§ Written exercise 1:
Copy out the records, unchanged, from the line with "Return every road" up to and including the line with "road 9 (tertiary): [(49,110),(96,59),(131,0)]".

Review: ‘Love to Love You, Donna Summer’ and three more female-driven films to stream
‘Love to Love You, Donna Summer’
Although the late pop superstar Donna Summer became a household name as a 1970s disco diva, she was never one to chase chart-topping trends. A polymath who dabbled in theater, painting, modeling and movies as well as singing and songwriting, Summer regularly collaborated with talented artists who either helped her realize her own original ideas or made her the center of their own. The result was a string of groundbreaking hits like “I Feel Love,” “Last Dance,” “Bad Girls” and “She Works Hard for the Money,” which coupled Summer’s phenomenal voice with a personality and vision that helped bring theatricality and sensuality to dance music.
The documentary “Love to Love You, Donna Summer” is co-directed by Roger Ross Williams (best known for the Oscar-nominated “Life, Animated”) and Summer’s daughter Brooklyn Sudano, the latter of whom offers both a wealth of rare archival material and an understanding of what mattered to her mother. Williams and Sudano don’t follow a strict chronological path here; and they don’t solicit testimonials from critics or Summer’s musical peers. Instead they explore — with a bracing frankness — how Summer’s catchy songs and flamboyant performances had a personal dimension few recognized.
Fans of Summer’s music may be disappointed by this approach, which at times prioritizes images of her goofing around in home movies over concert footage. But there is a lot of wonderful music here too, threaded between revealing stories about Summer’s strict religious upbringing, her experience of sexual abuse, and the way her relentless work schedule affected her parenting. Williams and Sudano don’t try to sell their audience on Summer as a musician, because the music itself still does that. This is more a portrait of a passionate artist who kept pushing herself and reinventing herself — sometimes at the expense of those who loved her, at home and on the radio.

§ Information given:
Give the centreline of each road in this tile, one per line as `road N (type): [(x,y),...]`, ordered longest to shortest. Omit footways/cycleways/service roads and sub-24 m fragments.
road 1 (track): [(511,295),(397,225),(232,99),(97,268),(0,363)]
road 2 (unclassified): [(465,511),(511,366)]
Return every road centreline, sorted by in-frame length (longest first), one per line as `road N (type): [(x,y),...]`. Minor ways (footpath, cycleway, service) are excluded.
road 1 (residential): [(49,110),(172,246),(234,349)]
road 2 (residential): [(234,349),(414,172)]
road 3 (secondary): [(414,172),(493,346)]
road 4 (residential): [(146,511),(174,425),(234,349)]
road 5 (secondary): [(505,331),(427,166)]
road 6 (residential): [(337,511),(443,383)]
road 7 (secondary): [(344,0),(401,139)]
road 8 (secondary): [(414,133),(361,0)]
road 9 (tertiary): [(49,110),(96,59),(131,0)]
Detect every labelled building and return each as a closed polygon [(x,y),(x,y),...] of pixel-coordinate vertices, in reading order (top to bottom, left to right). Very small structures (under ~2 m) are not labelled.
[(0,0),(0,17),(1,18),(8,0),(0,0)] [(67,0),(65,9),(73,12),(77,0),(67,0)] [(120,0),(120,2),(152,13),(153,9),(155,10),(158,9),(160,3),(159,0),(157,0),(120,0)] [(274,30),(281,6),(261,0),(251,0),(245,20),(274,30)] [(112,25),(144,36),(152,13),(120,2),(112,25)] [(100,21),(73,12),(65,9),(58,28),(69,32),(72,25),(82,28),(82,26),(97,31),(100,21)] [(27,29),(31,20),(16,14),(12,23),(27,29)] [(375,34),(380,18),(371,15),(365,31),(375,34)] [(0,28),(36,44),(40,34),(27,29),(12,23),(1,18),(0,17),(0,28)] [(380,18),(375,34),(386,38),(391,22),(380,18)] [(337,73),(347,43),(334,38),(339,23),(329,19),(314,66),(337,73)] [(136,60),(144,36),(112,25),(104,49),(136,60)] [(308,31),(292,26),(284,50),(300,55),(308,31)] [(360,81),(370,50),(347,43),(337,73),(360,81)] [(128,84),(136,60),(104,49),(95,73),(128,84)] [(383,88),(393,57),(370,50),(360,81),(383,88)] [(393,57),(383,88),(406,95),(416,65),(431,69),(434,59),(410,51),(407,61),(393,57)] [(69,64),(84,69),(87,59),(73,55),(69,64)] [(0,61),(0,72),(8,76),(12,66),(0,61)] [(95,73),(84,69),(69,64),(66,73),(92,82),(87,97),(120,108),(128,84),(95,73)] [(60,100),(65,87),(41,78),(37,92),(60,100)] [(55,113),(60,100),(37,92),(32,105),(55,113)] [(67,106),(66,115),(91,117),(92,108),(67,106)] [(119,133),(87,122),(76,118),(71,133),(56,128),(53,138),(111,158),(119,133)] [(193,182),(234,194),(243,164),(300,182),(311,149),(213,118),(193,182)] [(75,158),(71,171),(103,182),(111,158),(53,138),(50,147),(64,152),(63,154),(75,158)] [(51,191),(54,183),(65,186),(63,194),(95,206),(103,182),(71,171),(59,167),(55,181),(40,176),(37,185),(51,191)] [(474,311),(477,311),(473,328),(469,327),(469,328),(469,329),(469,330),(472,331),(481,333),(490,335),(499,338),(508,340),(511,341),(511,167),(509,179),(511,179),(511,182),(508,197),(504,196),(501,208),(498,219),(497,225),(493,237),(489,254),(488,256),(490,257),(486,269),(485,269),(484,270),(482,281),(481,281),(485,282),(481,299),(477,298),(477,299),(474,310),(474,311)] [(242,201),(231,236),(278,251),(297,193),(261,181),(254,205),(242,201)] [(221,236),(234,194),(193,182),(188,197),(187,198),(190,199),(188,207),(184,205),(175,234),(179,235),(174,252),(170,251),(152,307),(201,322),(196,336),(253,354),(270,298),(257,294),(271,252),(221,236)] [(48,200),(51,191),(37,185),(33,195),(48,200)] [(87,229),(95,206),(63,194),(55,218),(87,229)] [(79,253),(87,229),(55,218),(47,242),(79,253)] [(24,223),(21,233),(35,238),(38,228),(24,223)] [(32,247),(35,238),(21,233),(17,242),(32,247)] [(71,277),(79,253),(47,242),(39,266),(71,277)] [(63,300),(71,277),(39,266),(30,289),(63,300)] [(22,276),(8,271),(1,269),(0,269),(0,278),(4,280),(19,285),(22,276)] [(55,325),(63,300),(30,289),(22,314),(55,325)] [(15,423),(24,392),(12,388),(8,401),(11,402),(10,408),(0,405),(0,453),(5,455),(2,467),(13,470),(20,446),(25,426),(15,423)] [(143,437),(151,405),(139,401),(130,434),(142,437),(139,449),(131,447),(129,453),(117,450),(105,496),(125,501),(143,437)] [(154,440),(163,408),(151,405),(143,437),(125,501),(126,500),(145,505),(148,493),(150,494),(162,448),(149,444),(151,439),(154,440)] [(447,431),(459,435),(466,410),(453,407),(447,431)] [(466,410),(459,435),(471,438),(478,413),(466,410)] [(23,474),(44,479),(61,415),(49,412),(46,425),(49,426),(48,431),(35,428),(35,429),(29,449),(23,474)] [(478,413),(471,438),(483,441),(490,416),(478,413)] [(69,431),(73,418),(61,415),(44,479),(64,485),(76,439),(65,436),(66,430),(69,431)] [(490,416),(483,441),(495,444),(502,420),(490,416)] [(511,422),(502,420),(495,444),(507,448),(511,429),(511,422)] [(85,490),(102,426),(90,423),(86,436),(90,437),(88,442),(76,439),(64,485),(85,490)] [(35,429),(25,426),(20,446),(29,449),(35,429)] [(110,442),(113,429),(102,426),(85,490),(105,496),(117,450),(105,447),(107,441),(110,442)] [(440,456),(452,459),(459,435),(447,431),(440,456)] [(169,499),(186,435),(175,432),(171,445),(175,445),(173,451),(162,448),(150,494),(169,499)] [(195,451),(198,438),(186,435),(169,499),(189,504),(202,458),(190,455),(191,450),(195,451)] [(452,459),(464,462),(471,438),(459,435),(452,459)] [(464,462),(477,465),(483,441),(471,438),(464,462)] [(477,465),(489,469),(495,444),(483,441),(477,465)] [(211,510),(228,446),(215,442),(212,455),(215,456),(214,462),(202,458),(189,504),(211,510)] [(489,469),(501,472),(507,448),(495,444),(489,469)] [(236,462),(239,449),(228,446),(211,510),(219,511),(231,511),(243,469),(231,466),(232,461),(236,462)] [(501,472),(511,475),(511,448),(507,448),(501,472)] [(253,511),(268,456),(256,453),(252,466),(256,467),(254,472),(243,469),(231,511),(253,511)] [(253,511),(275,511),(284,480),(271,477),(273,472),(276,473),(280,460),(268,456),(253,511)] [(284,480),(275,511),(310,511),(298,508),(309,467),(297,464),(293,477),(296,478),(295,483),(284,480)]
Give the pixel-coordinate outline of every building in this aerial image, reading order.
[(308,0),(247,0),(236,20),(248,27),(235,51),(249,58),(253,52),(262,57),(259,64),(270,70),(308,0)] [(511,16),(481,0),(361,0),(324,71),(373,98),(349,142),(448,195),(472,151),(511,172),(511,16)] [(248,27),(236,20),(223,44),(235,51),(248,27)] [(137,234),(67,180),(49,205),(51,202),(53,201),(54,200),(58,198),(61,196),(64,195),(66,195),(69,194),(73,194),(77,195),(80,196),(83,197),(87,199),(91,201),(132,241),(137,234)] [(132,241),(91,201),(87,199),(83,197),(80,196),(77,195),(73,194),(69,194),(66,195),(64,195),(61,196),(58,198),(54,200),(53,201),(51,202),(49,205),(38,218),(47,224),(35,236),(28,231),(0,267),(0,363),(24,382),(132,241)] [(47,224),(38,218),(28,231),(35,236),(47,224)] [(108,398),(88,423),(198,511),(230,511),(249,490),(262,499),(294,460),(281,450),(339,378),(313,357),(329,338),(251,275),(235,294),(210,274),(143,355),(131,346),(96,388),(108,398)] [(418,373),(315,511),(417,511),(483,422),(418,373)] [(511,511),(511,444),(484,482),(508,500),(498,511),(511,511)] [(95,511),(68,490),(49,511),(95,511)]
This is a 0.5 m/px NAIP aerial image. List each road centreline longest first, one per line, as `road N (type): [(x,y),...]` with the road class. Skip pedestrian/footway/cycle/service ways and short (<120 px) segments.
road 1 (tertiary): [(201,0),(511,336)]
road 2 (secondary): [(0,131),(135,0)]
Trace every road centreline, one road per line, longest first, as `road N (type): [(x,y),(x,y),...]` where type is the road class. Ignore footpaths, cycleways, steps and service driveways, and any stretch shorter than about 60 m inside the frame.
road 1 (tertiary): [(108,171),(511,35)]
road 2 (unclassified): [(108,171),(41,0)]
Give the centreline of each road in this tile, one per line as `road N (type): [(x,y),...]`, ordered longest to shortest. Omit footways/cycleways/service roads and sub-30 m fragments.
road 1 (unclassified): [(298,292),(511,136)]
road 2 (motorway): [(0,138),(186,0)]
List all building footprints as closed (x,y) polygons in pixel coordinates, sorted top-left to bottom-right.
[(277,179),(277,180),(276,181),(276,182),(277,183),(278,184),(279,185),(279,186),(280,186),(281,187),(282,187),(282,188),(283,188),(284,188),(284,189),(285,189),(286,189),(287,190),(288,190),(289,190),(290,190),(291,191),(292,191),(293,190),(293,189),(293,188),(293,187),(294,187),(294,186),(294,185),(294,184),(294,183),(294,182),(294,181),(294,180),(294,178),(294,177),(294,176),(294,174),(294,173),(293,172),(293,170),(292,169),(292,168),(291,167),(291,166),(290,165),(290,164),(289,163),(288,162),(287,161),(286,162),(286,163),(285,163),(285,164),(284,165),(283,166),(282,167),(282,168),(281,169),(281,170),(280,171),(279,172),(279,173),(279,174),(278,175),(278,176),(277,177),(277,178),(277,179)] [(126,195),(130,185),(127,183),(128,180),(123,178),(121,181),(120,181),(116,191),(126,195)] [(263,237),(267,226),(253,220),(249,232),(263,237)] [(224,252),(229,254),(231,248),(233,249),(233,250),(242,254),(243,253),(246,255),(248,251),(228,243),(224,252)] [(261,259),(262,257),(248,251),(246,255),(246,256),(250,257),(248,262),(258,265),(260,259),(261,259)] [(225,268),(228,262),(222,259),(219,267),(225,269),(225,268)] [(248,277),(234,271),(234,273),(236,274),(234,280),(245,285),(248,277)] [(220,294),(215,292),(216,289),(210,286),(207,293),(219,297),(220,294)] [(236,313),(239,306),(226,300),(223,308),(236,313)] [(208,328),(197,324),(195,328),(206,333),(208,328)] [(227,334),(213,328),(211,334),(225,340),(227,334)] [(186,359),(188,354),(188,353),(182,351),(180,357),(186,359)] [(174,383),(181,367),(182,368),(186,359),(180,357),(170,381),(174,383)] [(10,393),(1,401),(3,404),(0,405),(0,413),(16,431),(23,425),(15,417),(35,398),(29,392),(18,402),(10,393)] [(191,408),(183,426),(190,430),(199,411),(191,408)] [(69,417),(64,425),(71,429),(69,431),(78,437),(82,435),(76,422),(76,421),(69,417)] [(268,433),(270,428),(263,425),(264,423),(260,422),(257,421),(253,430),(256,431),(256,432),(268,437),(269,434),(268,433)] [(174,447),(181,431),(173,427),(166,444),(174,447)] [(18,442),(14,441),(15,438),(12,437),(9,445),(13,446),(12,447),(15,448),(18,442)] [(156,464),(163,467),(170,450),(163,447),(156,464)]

§ Written exercise 2:
Extend the review of the Donna Summer documentary, starting after its final sentence.

§ Exercise answer 1:
Return every road centreline, sorted by in-frame length (longest first), one per line as `road N (type): [(x,y),...]`. Minor ways (footpath, cycleway, service) are excluded.
road 1 (residential): [(49,110),(172,246),(234,349)]
road 2 (residential): [(234,349),(414,172)]
road 3 (secondary): [(414,172),(493,346)]
road 4 (residential): [(146,511),(174,425),(234,349)]
road 5 (secondary): [(505,331),(427,166)]
road 6 (residential): [(337,511),(443,383)]
road 7 (secondary): [(344,0),(401,139)]
road 8 (secondary): [(414,133),(361,0)]
road 9 (tertiary): [(49,110),(96,59),(131,0)]

§ Exercise answer 2:
“Love to Love You, Donna Summer.’”TV-MA, for mild violence, adult content and adult language. 1 hour, 47 minutes. Available on Max
A new HBO film sheds light on the private pain and struggles with fame that Donna Summer, he Queen of Disco, dealt with during her career.
The title of director Nancy Schwartzman’s true-crime documentary is “Victim/Suspect,” but it could just as easily be “Investigative Reporter.” This riveting and righteously furious film is about two subjects: the worrying phenomenon of police departments discrediting and even arresting sexual assault victims; and the more promising trend of journalists doing their own research into cases that may have been closed too hastily.
The journalist here is Rae de Leon, who works for the Center for Investigative Reporting’s publishing arm Reveal. While digging deeper into an incident of a woman getting arrested due to purported inconsistencies in her statement to the police, de Leon uncovered dozens of similar scenarios around the country, where detectives seemed more intent on grilling the victims than the accused. Neither Schwartzman nor De Leon intend to re-litigate these cases. Their interest is twofold: to question whether the police really investigated thoroughly; and to show what happens to women who are pressured into dropping their charges and then become the subjects of headlines saying, “She admitted she lied.”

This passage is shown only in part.